At a Mass ending the fast, Cesar’s said in a statement that was read for him, “The greatest tragedy is not to live and die, as we all must. The greatest tragedy is for a person to live and die without knowing the satisfaction of giving life for others.”
The state’s punitive anti-farm worker law is still on the books. Yet Cesar Chavez’s historic fast, the UFW’s activism and the message of Si Se Puede! have fundamentally transformed Arizona to the present day.
Cesar has passed, but his legacy of self-sacrifice—and the affirmation ¡Si Se Puede!—is alive wherever farm workers organize and wherever people anywhere stand up nonviolently for their rights.
¡Si Se Puede! [United Farm Workers, “The History of Si Se Puede,” retrieved 2020.01.06]
And we know what other tall, lanky, healthy Christian leader made great use of that motto. It can be done—Sí se puede—Yes we can!
Interestingly, while Barack Obama says he got that slogan directly from Huerta and the United Farm Workers, Reagan got his plaque as a gift from the Saudi government.
Thanks for that reminder, Mayor Paul!
And now we live with ImPotus’ motto … “Es kann rückgängig gemacht warden!” (It can be undone!)
Indeed, that seems to be all the current Executive Branch wants to do, undo, tear apart, destroy…
But we can undo that and redo America.
There’s just one problem. Reagan, who feared the Soviets(Russians), believed in free trade, and didn’t try to quantify what a true hero is, would have never given Trump a “B” for performance, but Ten Haken did during the 2018 mayoral race.
It’s a good slogan. Doesn’t surprise me that it came from the great Dolores Huerta and Caesar Chavez, two leading American heroes.
Reagan thought that you could lower taxes and balance the budget at the same time. Well it could not be done, no matter how much positive attitude he had. Forty years has proven him wrong.

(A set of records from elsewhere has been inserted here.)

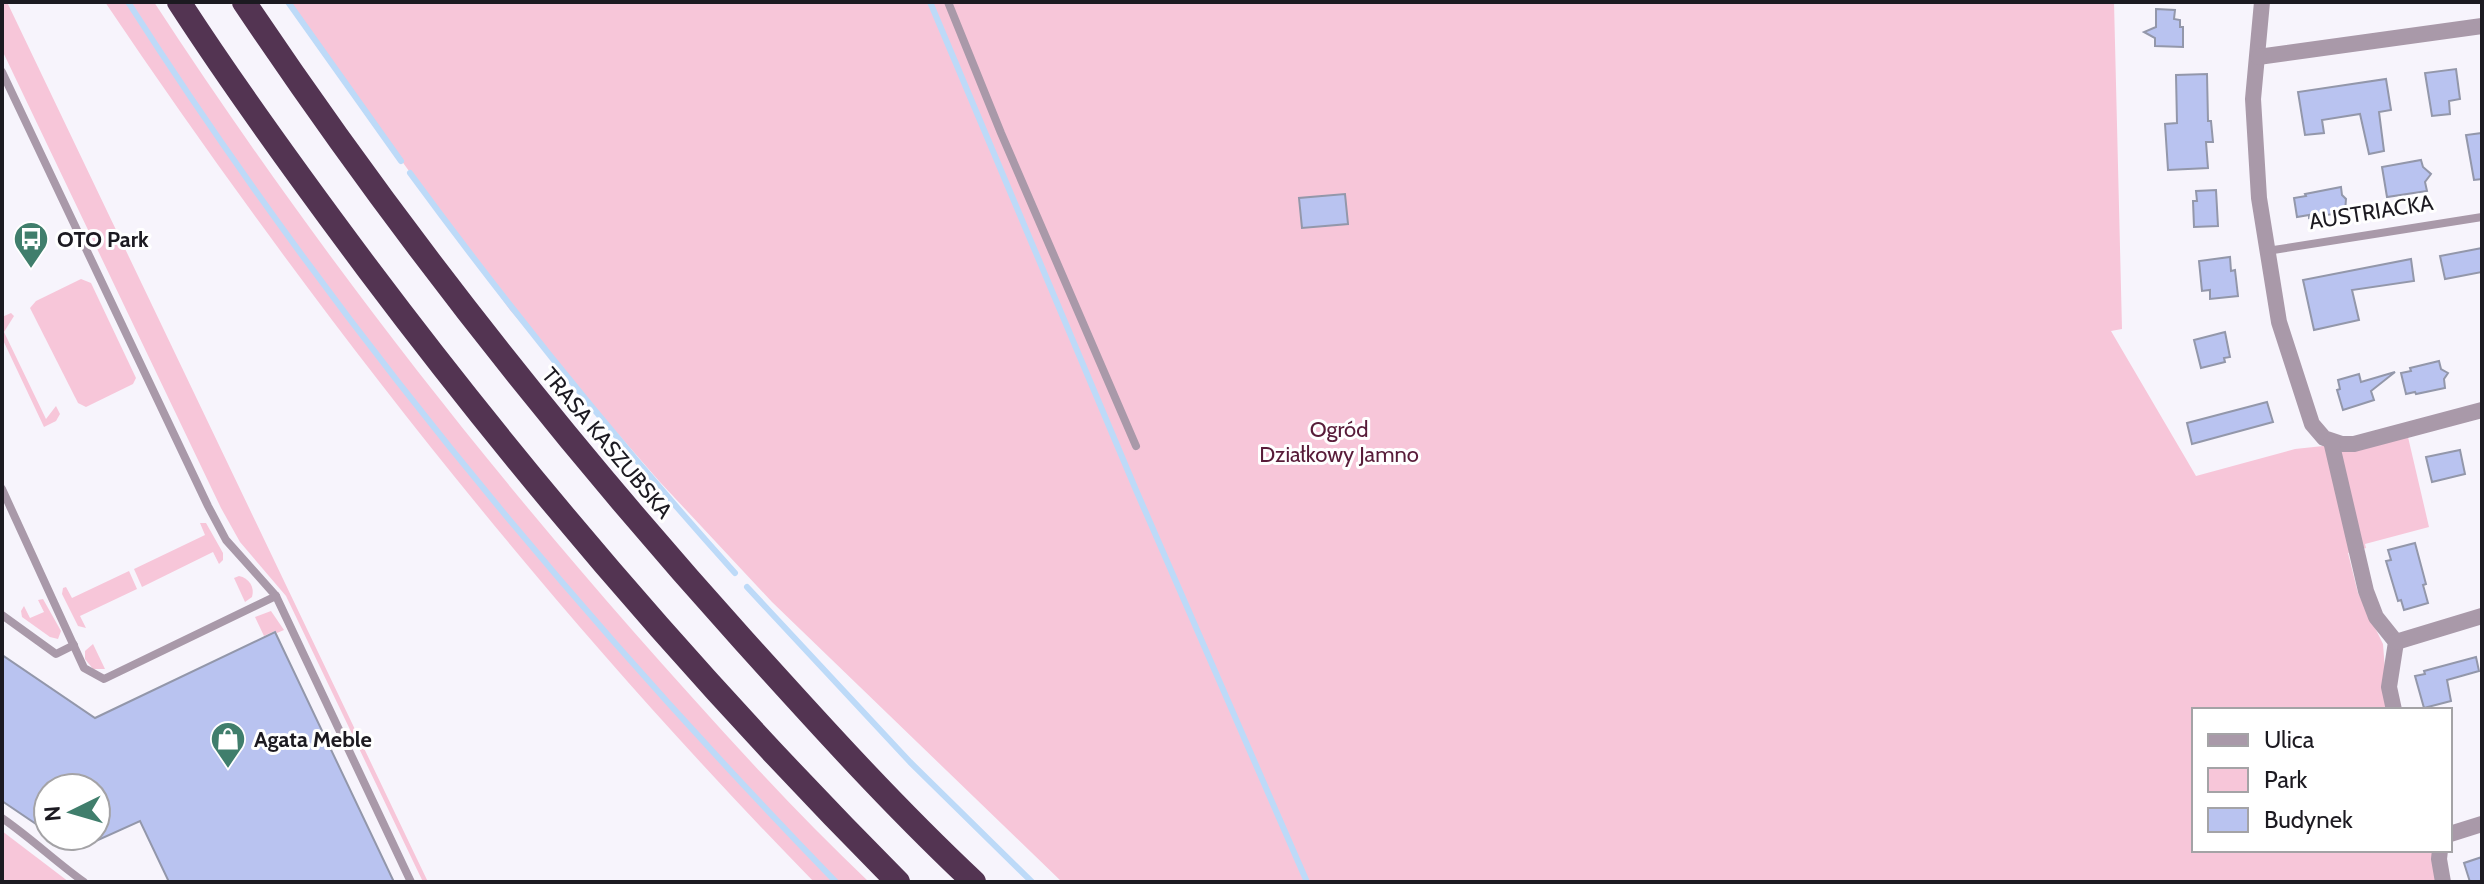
<svg xmlns="http://www.w3.org/2000/svg" width="2484" height="884" viewBox="0 0 2484 884" font-family="Cabin,sans-serif">
<style>
.green{fill:#f7c6d9}
.lines{fill:none;stroke-linecap:round;stroke-linejoin:round}
.stream{stroke:#bddaf8;stroke-width:6}
.building{fill:#b9c3f0;stroke:#9397aa;stroke-width:2}
.lane{stroke:#a999a9;stroke-width:8}
.street{stroke:#a999a9;stroke-width:16}
.highway{stroke:#533452;stroke-width:24}
.labels{text-anchor:middle;dominant-baseline:central;stroke-width:6;stroke-linejoin:round;paint-order:stroke}
.street-label{font-size:22px;fill:#1c1a21;stroke:#fff}
.poi-label{font-size:22px;font-weight:bold;fill:#1c1a21;stroke:#fff;text-anchor:start}
.park-label{font-size:22px;fill:#581c39;stroke:#fff}
</style>
<rect width="100%" height="100%" fill="#f7f4fc"/>
<g class="green">
<path d="M 2,2 L 7,2 L 428,882 L 423,882 L 286,596 L 240,542 L 221,508 L 2,50 Z"/>
<path d="M 105,2 L 154,2 C 298,223 459,433 633,631 C 709,717 786,803 869,882 L 814,882 C 550,612 316,315 105,2 Z"/>
<path d="M 290,2 L 2114,2 L 2122,329 L 2111,331 L 2196,476 L 2295,449 L 2408,437 L 2429,527 L 2365,544 L 2366,548 L 2348,553 L 2358,593 L 2383,644 L 2388,710 L 2194,710 L 2194,850 L 2433,850 L 2436,882 L 1062,882 L 772,602 L 659,481 L 510,310 L 316,43 Z"/>
<path d="M 81,279 L 91,283 L 136,378 L 133,384 L 86,407 L 78,403 L 30,308 L 36,301 Z"/>
<path d="M 11,313 L 14,316 L 4,332 L 46,419 L 56,406 L 60,414 L 56,421 L 44,427 L 2,338 L 2,317 Z"/>
<path d="M 200,523 L 206,523 L 223,553 L 223,560 L 219,564 L 213,552 L 142,587 L 134,569 L 205,535 Z"/>
<path d="M 129,571 L 137,589 L 80,616 L 86,628 L 78,626 L 62,594 L 63,588 L 66,587 L 72,598 Z"/>
<path d="M 239,576 C 249,578 255,587 252,597 L 245,602 L 234,578 Z"/>
<path d="M 43,599 L 61,631 L 58,639 L 50,637 L 22,617 L 21,611 L 24,606 L 30,618 L 44,612 L 38,600 Z"/>
<path d="M 271,611 L 284,630 L 277,633 L 275,631 L 264,636 L 255,617 Z"/>
<path d="M 93,644 L 105,669 L 93,669 L 85,659 L 85,651 Z"/>
<path d="M 2,831 L 69,882 L 2,882 Z"/>
</g>
<g class="lines">
<g class="stream">
<path d="M 128,2 C 331,319 574,612 836,882"/>
<path d="M 288,2 L 401,161"/>
<path d="M 930,2 L 1136,490 L 1307,882"/>
<path d="M 410,173 C 512,312 620,445 735,573"/>
<path d="M 747,587 L 910,762 L 1032,882"/>
</g>
</g>
<g class="building">
<path d="M 2156,9 L 2175,10 L 2174,19 L 2180,20 L 2180,27 L 2183,27 L 2183,47 L 2155,46 L 2155,38 L 2144,32 L 2156,27 Z"/>
<path d="M 2456,69 L 2460,99 L 2449,101 L 2450,114 L 2432,116 L 2425,73 Z"/>
<path d="M 2207,74 L 2208,121 L 2211,121 L 2213,142 L 2206,142 L 2208,168 L 2168,170 L 2165,124 L 2177,123 L 2176,75 Z"/>
<path d="M 2386,79 L 2391,110 L 2379,112 L 2384,151 L 2369,154 L 2360,114 L 2322,120 L 2324,133 L 2305,135 L 2298,92 Z"/>
<path d="M 2482,133 L 2482,179 L 2474,180 L 2466,135 Z"/>
<path d="M 2421,160 L 2423,167 L 2431,174 L 2425,182 L 2427,191 L 2387,197 L 2382,167 Z"/>
<path d="M 2341,187 L 2342,195 L 2346,199 L 2345,212 L 2309,218 L 2309,215 L 2297,217 L 2294,198 L 2306,196 L 2305,194 Z"/>
<path d="M 2216,190 L 2218,226 L 2194,227 L 2193,201 L 2197,201 L 2196,191 Z"/>
<path d="M 1345,194 L 1348,224 L 1302,228 L 1299,198 Z"/>
<path d="M 2482,248 L 2482,272 L 2445,279 L 2440,256 Z"/>
<path d="M 2230,257 L 2231,271 L 2235,270 L 2238,296 L 2210,299 L 2210,290 L 2202,291 L 2199,261 Z"/>
<path d="M 2411,259 L 2414,281 L 2352,290 L 2359,320 L 2314,330 L 2303,280 Z"/>
<path d="M 2225,332 L 2230,357 L 2224,358 L 2225,362 L 2201,368 L 2194,340 Z"/>
<path d="M 2439,361 L 2441,369 L 2448,373 L 2444,379 L 2445,388 L 2416,394 L 2415,392 L 2406,394 L 2401,373 L 2411,371 L 2410,368 Z"/>
<path d="M 2395,372 L 2371,391 L 2374,400 L 2343,410 L 2337,390 L 2340,389 L 2338,380 L 2359,374 L 2361,382 Z"/>
<path d="M 2267,402 L 2273,422 L 2192,444 L 2187,423 Z"/>
<path d="M 2460,450 L 2465,474 L 2432,482 L 2426,457 Z"/>
<path d="M 2415,543 L 2426,584 L 2423,585 L 2428,603 L 2404,610 L 2401,600 L 2398,601 L 2386,561 L 2391,560 L 2388,550 Z"/>
<path d="M 275,632 L 394,882 L 169,882 L 140,821 L 96,841 L 96,788 L 48,788 L 48,832 L 2,801 L 2,655 L 95,718 Z"/>
<path d="M 2476,657 L 2479,671 L 2447,680 L 2451,701 L 2424,708 L 2415,676 L 2425,674 L 2424,671 Z"/>
<path d="M 2482,857 L 2482,882 L 2470,882 L 2464,863 Z"/>
</g>
<g class="lines">
<g class="lane">
<path d="M 948,2 L 1001,133 L 1136,446"/>
<path d="M 2,72 L 208,506 L 226,540 L 276,596 L 104,679 L 84,668 L 2,489"/>
<path d="M 2267,251 L 2482,217"/>
<path d="M 276,596 L 411,882"/>
<path d="M 2,615 L 56,654 L 74,645"/>
<path d="M 2,818 C 31,838 56,862 84,882"/>
</g>
<g class="street">
<path d="M 2262,2 L 2253,99 L 2259,198 L 2279,322 L 2312,424 L 2324,438 L 2342,444 L 2354,444 L 2482,410"/>
<path d="M 2258,57 L 2482,26"/>
<path d="M 2331,441 L 2366,591 L 2376,617 L 2396,642 L 2389,687 L 2394,710"/>
<path d="M 2396,642 L 2482,616"/>
<path d="M 2450,834 L 2482,824"/>
<path d="M 2440,850 L 2439,859 L 2443,882"/>
</g>
<g class="highway">
<path d="M 179,2 C 238,93 303,182 368,269 C 531,486 707,690 898,882"/>
<path d="M 244,2 C 395,227 562,439 744,641 C 818,723 893,806 974,882"/>
</g>
</g>
<defs>
<symbol id="bus-pin" viewBox="-11 -11 22 30"><path d="M0 17L-7.5 6A9.5 9.5 0 1 1 7.5 6Z" fill="#407e6c" stroke="#fff"/><path d="M-5-6H5V4H4V6H2V4H-2V6H-4V4H-5ZM-3.5-4V0h7V-4ZM-3.5 1.2v1.5H-2V1.2ZM2 1.2v1.5H3.5V1.2Z" fill="#fff"/></symbol>
<symbol id="shop-pin" viewBox="-11 -11 22 30"><path d="M0 17L-7.5 6A9.5 9.5 0 1 1 7.5 6Z" fill="#407e6c" stroke="#fff"/><path d="M-5-2.5h2.3a2.7 3.5 0 0 1 5.4 0H5L5.5 6h-11ZM-1.5-2.5h3a1.5 2.3 0 0 0-3 0Z" fill="#fff"/></symbol>
</defs>
<g fill-rule="evenodd">
<use href="#bus-pin" x="11" y="219" width="40" height="54"/>
<use href="#shop-pin" x="208" y="719" width="40" height="54"/>
</g>
<g class="labels">
<g class="street-label">
<text transform="translate(2371 212) rotate(-9)">AUSTRIACKA</text>
<text transform="translate(607 443) rotate(50)">TRASA KASZUBSKA</text>
</g>
<g class="poi-label">
<text x="57" y="239">OTO Park</text>
<text x="254" y="739">Agata Meble</text>
</g>
<g class="park-label">
<text x="1339" y="429">Ogród<tspan x="1339" dy="25">Działkowy Jamno</tspan></text>
</g>
</g>
<rect width="2484" height="884" fill="none" stroke="#1c1a21" stroke-width="8"/>
<rect x="2192" y="708" width="260" height="144" fill="#ffffff" stroke="#a4a3a6" stroke-width="2"/>
<rect x="2208" y="734" width="40" height="12" fill="#a999a9" stroke="#a4a3a6" stroke-width="2"/>
<text x="2264" y="748" font-size="24" fill="#1c1a21">Ulica</text>
<rect x="2208" y="768" width="40" height="24" fill="#f7c6d9" stroke="#a4a3a6" stroke-width="2"/>
<text x="2264" y="788" font-size="24" fill="#1c1a21">Park</text>
<rect x="2208" y="808" width="40" height="24" fill="#b9c3f0" stroke="#a4a3a6" stroke-width="2"/>
<text x="2264" y="828" font-size="24" fill="#1c1a21">Budynek</text>
<g transform="translate(72 812) rotate(265)"><circle r="38" fill="#ffffff" stroke="#a4a3a6" stroke-width="2"/>
<path d="M0-6L14 30L0 20L-14 30Z" fill="#407e6c"/>
<text y="-12" font-size="22" font-weight="bold" text-anchor="middle" fill="#1c1a21">N</text>
</g>
</svg>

So Ronny raised taxes several times to make up for his mistakes.
Ketchup IS a vegetable
…and it can be found for free at Arbys, so we don’t need SNAP
Ms. MD, you are righter than right. grudznick gets his ketchup at the Hardees over by the Alex. They have plenty and it’s right by the door and much better than the Arbys ketchup. If you need some, hit me up and I’ll hand you a baggie over in the Alley of the Arts.